Re: [DISCUSS] FileFormat API proposal

Renjie Liu Tue, 15 Apr 2025 20:40:27 -0700

Hi, Peter:

Thanks for the effort. I totally agree with splitting them into smaller prs
to move forward.


I'm quite interested in this topic, and please ping me in those splitted
prs and I'll help to review.

On Mon, Apr 14, 2025 at 11:22 PM Jean-Baptiste Onofré <[email protected]>
wrote:

> Hi Peter
>
> Awesome ! Thank you so much !
> I will do a new pass.
>
> Regards
> JB
>
> On Fri, Apr 11, 2025 at 3:48 PM Péter Váry <[email protected]>
> wrote:
> >
> > Hi JB,
> >
> > Separated out the proposed interfaces to a new PR:
> https://github.com/apache/iceberg/pull/12774.
> > Reviewers can check that out if they are only interested in how the new
> API would look like.
> >
> > Thanks,
> > Peter
> >
> > Jean-Baptiste Onofré <[email protected]> ezt írta (időpont: 2025. ápr.
> 10., Cs, 18:25):
> >>
> >> Hi Peter
> >>
> >> Thanks for the ping about the PR.

* _PROVIDED DATA_
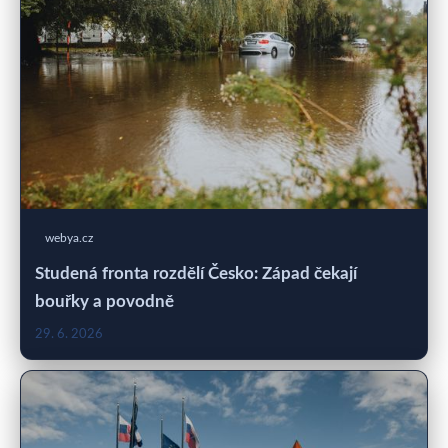
webya.cz
Studená fronta rozdělí Česko: Západ čekají
bouřky a povodně
29. 6. 2026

* _ACTIVITY LIST_
(A) In the FileFormat API thread, what did Péter Váry move into a new PR?
(B) Write out the part of the FileFormat API thread starting at "Re: [DISCUSS] FileFormat" and ending at "help to review.", word for word.

* _TASK RESPONSES_
(A) The proposed interfaces.

(B)
Re: [DISCUSS] FileFormat API proposal

Renjie Liu Tue, 15 Apr 2025 20:40:27 -0700

Hi, Peter:

Thanks for the effort. I totally agree with splitting them into smaller prs
to move forward.


I'm quite interested in this topic, and please ping me in those splitted
prs and I'll help to review.